A Critique of Seltzer's 1993 USENIX Paper
John Ousterhout / john.ousterhout@eng.sun.com
The paper "An Implementation of a Log-Structured File System For UNIX",
by Margo Seltzer et al., appears in the Winter 1993 USENIX Conference
Proceedings (pages 307-326). The paper describes a new implementation
of a log-structured file system (LFS) in the BSD UNIX kernel, then
presents a performance comparison between three file systems: the new
LFS implementation; FFS, the traditional BSD file system; and EFS, a
modification of FFS that supports extent-based allocation.
The BSD implementation of LFS differs from the original Sprite
implementation in several ways, some of which are definite improvements.
The most notable improvement in BSD-LFS is a new approach to cleaning
that uses optimistic concurrency control and a user-level cleaner;
I believe that this is a much better way to do cleaning than the approach
used in Sprite, and we adopted Seltzer's approach in Sprite's Zebra
file system.
However, several of the differences between BSD-LFS and the Sprite
implementation are steps backwards (see below for details).

Exercise A → Copy the records from the line containing "Fertigungstechnik" through the last line of the records, including both of those lines, without changing any line.

Data shown →
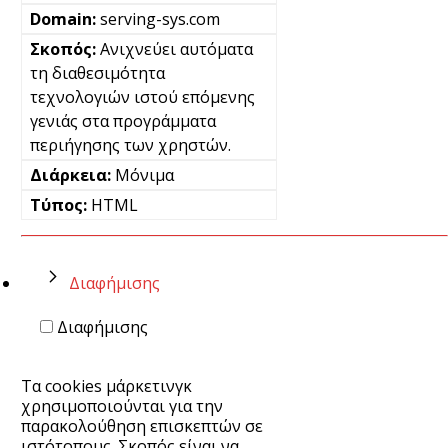
serving-sys.com
Ανιχνεύει αυτόματα
τη διαθεσιμότητα
τεχνολογιών ιστού επόμενης
γενιάς στα προγράμματα
περιήγησης των χρηστών.
Μόνιμα
HTML
Διαφήμισης
Διαφήμισης
Τα cookies μάρκετινγκ
χρησιμοποιούνται για την
παρακολούθηση επισκεπτών σε
ιστότοπους. Σκοπός είναι να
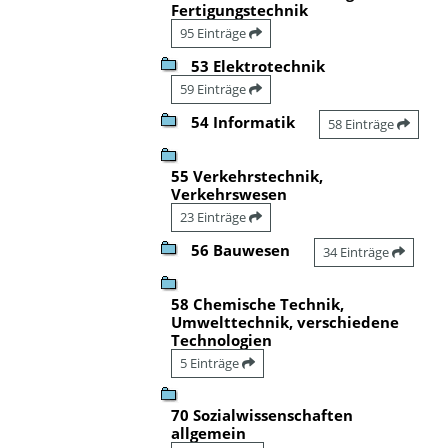
Fertigungstechnik
95 Einträge
53 Elektrotechnik
59 Einträge
54 Informatik
58 Einträge
55 Verkehrstechnik,
Verkehrswesen
23 Einträge
56 Bauwesen
34 Einträge
58 Chemische Technik,
Umwelttechnik, verschiedene
Technologien
5 Einträge
70 Sozialwissenschaften
allgemein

Exercise B → Continue the critique of Seltzer's log-structured file system paper from the point where it stops.

Exercise response A →
Fertigungstechnik
95 Einträge
53 Elektrotechnik
59 Einträge
54 Informatik
58 Einträge
55 Verkehrstechnik,
Verkehrswesen
23 Einträge
56 Bauwesen
34 Einträge
58 Chemische Technik,
Umwelttechnik, verschiedene
Technologien
5 Einträge
70 Sozialwissenschaften
allgemein

Exercise response B →
More importantly, the performance measurements in Section 5 of the paper
are seriously flawed. The comparisons between BSD-LFS, FFS, and
EFS suffer from three general problems: a bad implementation of
BSD-LFS, a poor choice of benchmarks, and a poor analysis of the
benchmarks. Combined together, these problems invalidate many of
the paper's conclusions; LFS is a much better file system architecture
than this paper suggests.
Fortunately, a newer paper by Seltzer in the Winter '95 USENIX,
"File System Logging Versus Clustering: A Performance Comparison",
corrects many of the flaws in the 1993 paper.
Although the newer paper also has flaws,
its conclusions are much closer to the truth.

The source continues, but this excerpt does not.